"Agglomerative Clustering"

Question

Hi everyone,

i was trying to cluster sentences using Rapidminer's Kmeans algorithm, that was alright. But now my question is, is it possible to give a precomputed sentence to sentence similarity matrix to the Agglomerative clustering? I want to calculate the similarities between sentence using the Wordnet similarity functions and then I want to build the clusters using Agglomerative clustering.

Thanks a lot!

Best Regards,
Cris

dynera · Answer

Hi Christina,

Would you consider posting the steps you used to extend the agglomerative cluster with the distance measure?

Thanks,

Paul

land · Answer

Hi Cristina,
the RapidMiner 4.6 is available in our SVN repository on SourceForge, otherwise you could download the source code at sf.net directly.

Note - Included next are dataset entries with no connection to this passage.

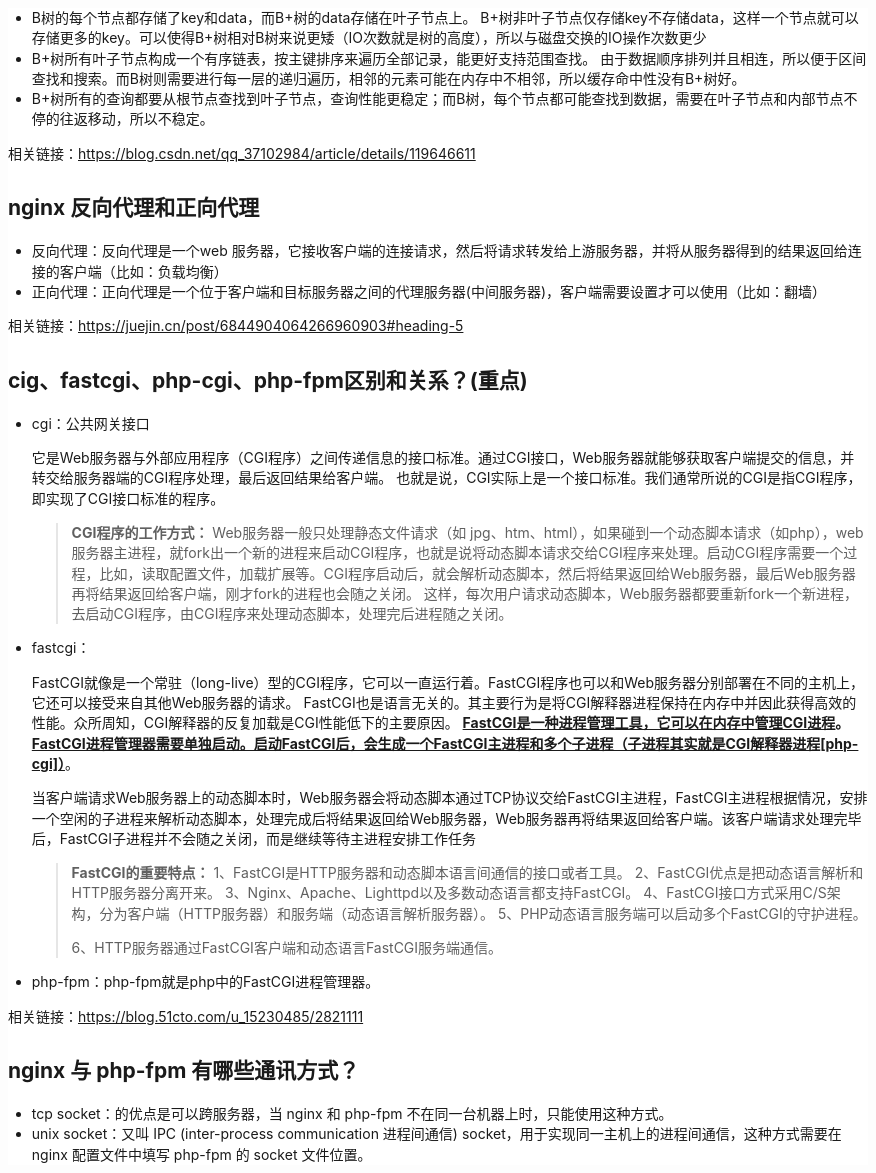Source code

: * B树的每个节点都存储了key和data，而B+树的data存储在叶子节点上。
  B+树非叶子节点仅存储key不存储data，这样一个节点就可以存储更多的key。可以使得B+树相对B树来说更矮（IO次数就是树的高度），所以与磁盘交换的IO操作次数更少
* B+树所有叶子节点构成一个有序链表，按主键排序来遍历全部记录，能更好支持范围查找。 由于数据顺序排列并且相连，所以便于区间查找和搜索。而B树则需要进行每一层的递归遍历，相邻的元素可能在内存中不相邻，所以缓存命中性没有B+树好。
* B+树所有的查询都要从根节点查找到叶子节点，查询性能更稳定；而B树，每个节点都可能查找到数据，需要在叶子节点和内部节点不停的往返移动，所以不稳定。

相关链接：https://blog.csdn.net/qq_37102984/article/details/119646611

## nginx 反向代理和正向代理

* 反向代理：反向代理是一个web 服务器，它接收客户端的连接请求，然后将请求转发给上游服务器，并将从服务器得到的结果返回给连接的客户端（比如：负载均衡）
* 正向代理：正向代理是一个位于客户端和目标服务器之间的代理服务器(中间服务器)，客户端需要设置才可以使用（比如：翻墙）

相关链接：https://juejin.cn/post/6844904064266960903#heading-5

## cig、fastcgi、php-cgi、php-fpm区别和关系？(重点)

* cgi：公共网关接口

  它是Web服务器与外部应用程序（CGI程序）之间传递信息的接口标准。通过CGI接口，Web服务器就能够获取客户端提交的信息，并转交给服务器端的CGI程序处理，最后返回结果给客户端。
  也就是说，CGI实际上是一个接口标准。我们通常所说的CGI是指CGI程序，即实现了CGI接口标准的程序。

  > **CGI程序的工作方式：**
  > Web服务器一般只处理静态文件请求（如 jpg、htm、html），如果碰到一个动态脚本请求（如php），web服务器主进程，就fork出一个新的进程来启动CGI程序，也就是说将动态脚本请求交给CGI程序来处理。启动CGI程序需要一个过程，比如，读取配置文件，加载扩展等。CGI程序启动后，就会解析动态脚本，然后将结果返回给Web服务器，最后Web服务器再将结果返回给客户端，刚才fork的进程也会随之关闭。
  > 这样，每次用户请求动态脚本，Web服务器都要重新fork一个新进程，去启动CGI程序，由CGI程序来处理动态脚本，处理完后进程随之关闭。

* fastcgi：

  FastCGI就像是一个常驻（long-live）型的CGI程序，它可以一直运行着。FastCGI程序也可以和Web服务器分别部署在不同的主机上，它还可以接受来自其他Web服务器的请求。
  FastCGI也是语言无关的。其主要行为是将CGI解释器进程保持在内存中并因此获得高效的性能。众所周知，CGI解释器的反复加载是CGI性能低下的主要原因。
  **<u>FastCGI是一种进程管理工具，它可以在内存中管理CGI进程</u>。**
  <u>**FastCGI进程管理器需要单独启动。启动FastCGI后，会生成一个FastCGI主进程和多个子进程（子进程其实就是CGI解释器进程[php-cgi]）**</u>。

  当客户端请求Web服务器上的动态脚本时，Web服务器会将动态脚本通过TCP协议交给FastCGI主进程，FastCGI主进程根据情况，安排一个空闲的子进程来解析动态脚本，处理完成后将结果返回给Web服务器，Web服务器再将结果返回给客户端。该客户端请求处理完毕后，FastCGI子进程并不会随之关闭，而是继续等待主进程安排工作任务

  > **FastCGI的重要特点：**
  > 1、FastCGI是HTTP服务器和动态脚本语言间通信的接口或者工具。
  > 2、FastCGI优点是把动态语言解析和HTTP服务器分离开来。
  > 3、Nginx、Apache、Lighttpd以及多数动态语言都支持FastCGI。
  > 4、FastCGI接口方式采用C/S架构，分为客户端（HTTP服务器）和服务端（动态语言解析服务器）。
  > 5、PHP动态语言服务端可以启动多个FastCGI的守护进程。
  >
  >6、HTTP服务器通过FastCGI客户端和动态语言FastCGI服务端通信。

* php-fpm：php-fpm就是php中的FastCGI进程管理器。

相关链接：https://blog.51cto.com/u_15230485/2821111

## nginx 与 php-fpm 有哪些通讯方式？

* tcp socket：的优点是可以跨服务器，当 nginx 和 php-fpm 不在同一台机器上时，只能使用这种方式。
* unix socket：又叫 IPC (inter-process communication 进程间通信) socket，用于实现同一主机上的进程间通信，这种方式需要在 nginx 配置文件中填写 php-fpm 的 socket
  文件位置。
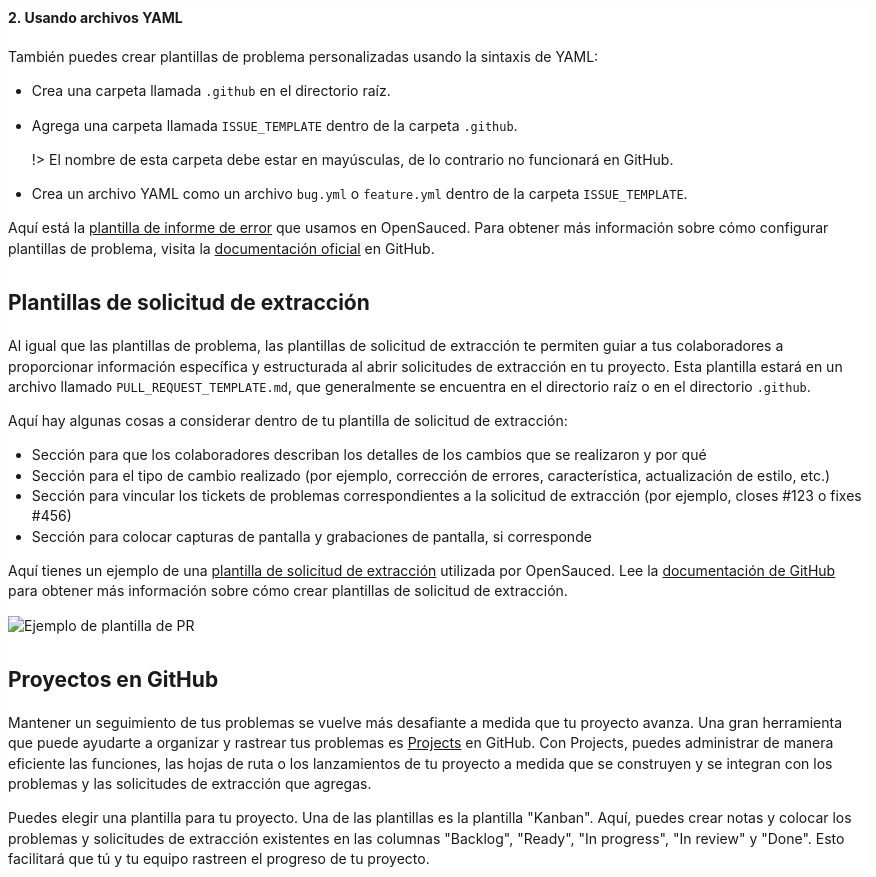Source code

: #### 2. Usando archivos YAML

También puedes crear plantillas de problema personalizadas usando la sintaxis de  YAML:

- Crea una carpeta llamada `.github` en el directorio raíz.
- Agrega una carpeta llamada `ISSUE_TEMPLATE` dentro de la carpeta `.github`.

  !> El nombre de esta carpeta debe estar en mayúsculas, de lo contrario no funcionará en GitHub.

- Crea un archivo YAML como un archivo `bug.yml` o `feature.yml` dentro de la carpeta `ISSUE_TEMPLATE`.

Aquí está la [plantilla de informe de error](https://raw.githubusercontent.com/open-sauced/.github/main/.github/ISSUE_TEMPLATE/bug_report.yml) que usamos en OpenSauced. Para obtener más información sobre cómo configurar plantillas de problema, visita la [documentación oficial](https://docs.github.com/en/communities/using-templates-to-encourage-useful-issues-and-pull-requests/configuring-issue-templates-for-your-repository) en GitHub.

## Plantillas de solicitud de extracción

Al igual que las plantillas de problema, las plantillas de solicitud de extracción te permiten guiar a tus colaboradores a proporcionar información específica y estructurada al abrir solicitudes de extracción en tu proyecto. Esta plantilla estará en un archivo llamado `PULL_REQUEST_TEMPLATE.md`, que generalmente se encuentra en el directorio raíz o en el directorio `.github`.

Aquí hay algunas cosas a considerar dentro de tu plantilla de solicitud de extracción:

- Sección para que los colaboradores describan los detalles de los cambios que se realizaron y por qué
- Sección para el tipo de cambio realizado (por ejemplo, corrección de errores, característica, actualización de estilo, etc.)
- Sección para vincular los tickets de problemas correspondientes a la solicitud de extracción (por ejemplo, closes #123 o fixes #456)
- Sección para colocar capturas de pantalla y grabaciones de pantalla, si corresponde

Aquí tienes un ejemplo de una [plantilla de solicitud de extracción](https://raw.githubusercontent.com/open-sauced/.github/main/.github/PULL_REQUEST_TEMPLATE.md) utilizada por OpenSauced. Lee la [documentación de GitHub](https://docs.github.com/en/communities/using-templates-to-encourage-useful-issues-and-pull-requests/creating-a-pull-request-template-for-your-repository) para obtener más información sobre cómo crear plantillas de solicitud de extracción.

![Ejemplo de plantilla de PR](../../../_assets/images/pr-template.png)

## Proyectos en GitHub

Mantener un seguimiento de tus problemas se vuelve más desafiante a medida que tu proyecto avanza. Una gran herramienta que puede ayudarte a organizar y rastrear tus problemas es [Projects](https://docs.github.com/en/issues/planning-and-tracking-with-projects/learning-about-projects/about-projects) en GitHub. Con Projects, puedes administrar de manera eficiente las funciones, las hojas de ruta o los lanzamientos de tu proyecto a medida que se construyen y se integran con los problemas y las solicitudes de extracción que agregas.

Puedes elegir una plantilla para tu proyecto. Una de las plantillas es la plantilla "Kanban". Aquí, puedes crear notas y colocar los problemas y solicitudes de extracción existentes en las columnas "Backlog", "Ready", "In progress", "In review" y "Done". Esto facilitará que tú y tu equipo rastreen el progreso de tu proyecto.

Converting to RapidMiner 5.0 is always worth the effort, but if you are on time pressure, I wouldn't do it if not necessary. It's a little bit time consuming. 
But I'm very interested in your work and the results. In which language do you write your thesis?

Greetings,
  Sebastian

mscrissy · Answer

Hi Sebastian!

Thanks a lot for your answer.

Actually I'm writing my master thesis and I use rapidminer for clustering semantically similar sentences. I finally managed to add my own similarity measure and use it with Agglomerative clustering. And it seems that it works correctly, but I still have to do some more tests. So what I have achieved is for example if I have the following two sentences : "Supervise client in CV writing" and "Help client writing a curriculum vitae" will be in the same cluster. The similarity matrix contains the similarity scores among all sentence and the similarity score is calculated based on the similarity measures from Wordnet. I'm still using the RM 4.4, because i could not find the RM 4.6 version. Could you please tell me from where could I check it out, or would it be better to use RM 5.0? Is the text mining plug-in working there?

Best Regards,
Cristina